Swiss Chard (Cooked, Bleached, Drained, with Salt) – Nutritional Information
Swiss chard, when cooked, bleached, and drained, provides a nutritious addition to any meal. This leafy green is rich in essential vitamins and minerals, offering numerous health benefits, including promoting heart health and improving digestive function.
Nutritional Breakdown (Per 100g serving):
Nutrient | Amount |
---|---|
Energy | 20.0 kcal |
Protein | 1.88 g |
Total Fat | 0.08 g |
Saturated Fat | 0.0 g |
Carbohydrates | 4.13 g |
Dietary Fiber | 2.1 g |
Sugars | 1.1 g |
Calcium | 58.0 mg |
Iron | 2.26 mg |
Magnesium | 86.0 mg |
Phosphorus | 33.0 mg |
Potassium | 549.0 mg |
Sodium | 415.0 mg |
Zinc | 0.33 mg |
Copper | 0.163 µg |
Manganese | 0.334 mg |
Selenium | 0.9 µg |
Vitamin C | 18.0 mg |
Thiamine (Vitamin B1) | 0.034 mg |
Riboflavin (Vitamin B2) | 0.086 mg |
Niacin (Vitamin B3) | 0.36 mg |
Vitamin B6 | 0.085 mg |
Folate | 9.0 µg |
Vitamin B12 | 0.0 µg |
Vitamin A | 306.0 µg |
Vitamin E | 1.89 mg |
Vitamin D2 | 0.0 µg |
Allergen Information:
Swiss chard does not contain common allergens such as gluten, dairy, nuts, or soy. However, if you’re sensitive to oxalates, it’s important to note that Swiss chard can contain these compounds, which may interfere with calcium absorption in the body.
Dietary Preferences:
Swiss chard is a versatile ingredient suitable for a variety of dietary needs, including:
- Vegan & Vegetarian: Naturally plant-based.
- Gluten-Free: No gluten is present in this leafy green.
- Low-Carb: With only 4.13 grams of carbs per 100 grams, Swiss chard is an excellent choice for low-carb diets.
- Keto-Friendly: Its low carbohydrate content makes it ideal for those following a ketogenic diet.
- Rich in Fiber: Beneficial for digestive health.
Health Benefits & Advice:
Swiss chard is known for its high fiber content, which aids digestion and supports gut health. The vegetable is particularly rich in vitamin A, which is essential for maintaining healthy vision and supporting immune function. Additionally, the abundance of potassium in Swiss chard helps regulate blood pressure, while magnesium plays a vital role in muscle and nerve function.

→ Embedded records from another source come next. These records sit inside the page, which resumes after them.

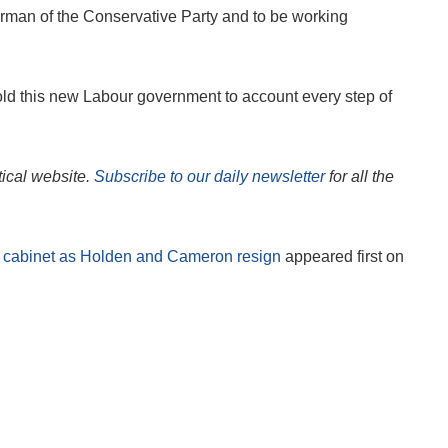
irman of the Conservative Party and to be working
hold this new Labour government to account every step of
itical website.
Subscribe to our daily newsletter
for all the
w cabinet as Holden and Cameron resign
appeared first on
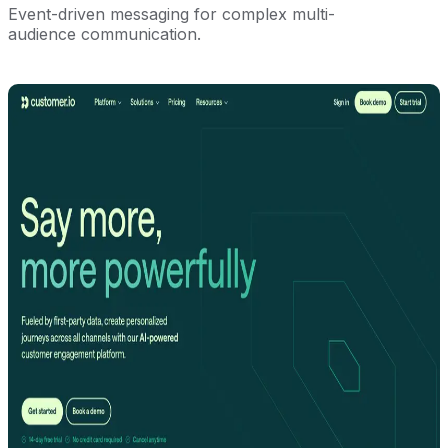
Event-driven messaging for complex multi-
audience communication.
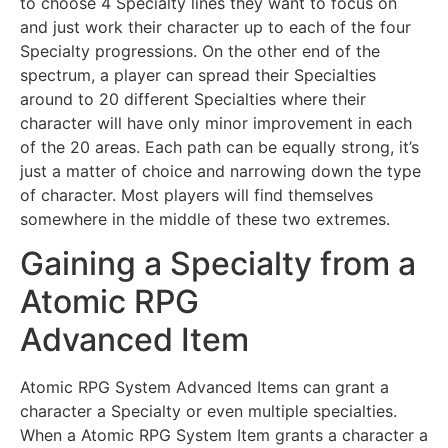
to choose 4 Specialty lines they want to focus on
and just work their character up to each of the four
Specialty progressions. On the other end of the
spectrum, a player can spread their Specialties
around to 20 different Specialties where their
character will have only minor improvement in each
of the 20 areas. Each path can be equally strong, it’s
just a matter of choice and narrowing down the type
of character. Most players will find themselves
somewhere in the middle of these two extremes.
Gaining a Specialty from a
Atomic RPG
Advanced Item
Atomic RPG System Advanced Items can grant a
character a Specialty or even multiple specialties.
When a Atomic RPG System Item grants a character a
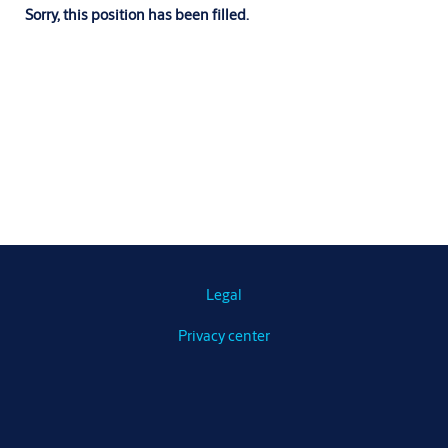
Sorry, this position has been filled.
Legal
Privacy center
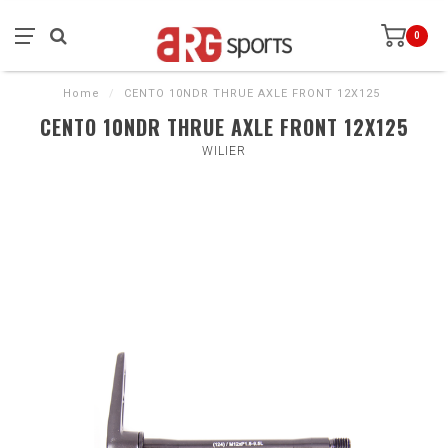
0
Home
/
CENTO 10NDR THRUE AXLE FRONT 12X125
CENTO 10NDR THRUE AXLE FRONT 12X125
WILIER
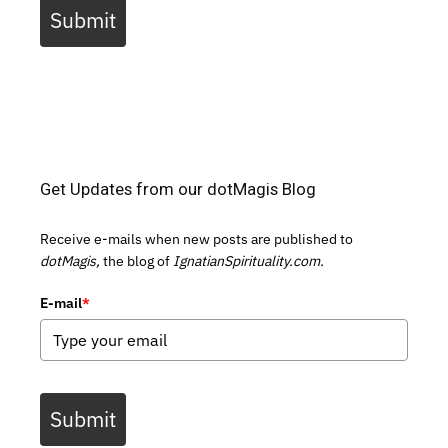
Submit
Get Updates from our dotMagis Blog
Receive e-mails when new posts are published to
dotMagis,
the blog of
IgnatianSpirituality.com.
E-mail
*
Submit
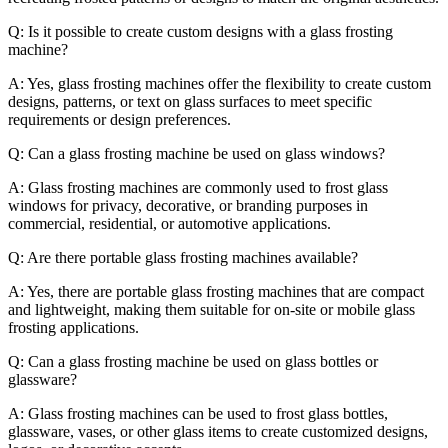
Q: Is it possible to create custom designs with a glass frosting
machine?
A: Yes, glass frosting machines offer the flexibility to create custom
designs, patterns, or text on glass surfaces to meet specific
requirements or design preferences.
Q: Can a glass frosting machine be used on glass windows?
A: Glass frosting machines are commonly used to frost glass
windows for privacy, decorative, or branding purposes in
commercial, residential, or automotive applications.
Q: Are there portable glass frosting machines available?
A: Yes, there are portable glass frosting machines that are compact
and lightweight, making them suitable for on-site or mobile glass
frosting applications.
Q: Can a glass frosting machine be used on glass bottles or
glassware?
A: Glass frosting machines can be used to frost glass bottles,
glassware, vases, or other glass items to create customized designs,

While Swiss chard is generally low in calories, it provides substantial amounts of micronutrients like iron, calcium, and magnesium, making it an excellent choice for individuals looking to enhance their nutrient intake. It can be used in salads, soups, stir-fries, or as a side dish to complement various main courses.
Conclusion:
Swiss chard is a nutritious, low-calorie vegetable that fits into many diets, from plant-based to low-carb. With its impressive range of vitamins and minerals, it supports numerous bodily functions and enhances overall health. Whether you’re looking to boost your intake of antioxidants or seeking a versatile vegetable for various dishes, Swiss chard is an excellent choice.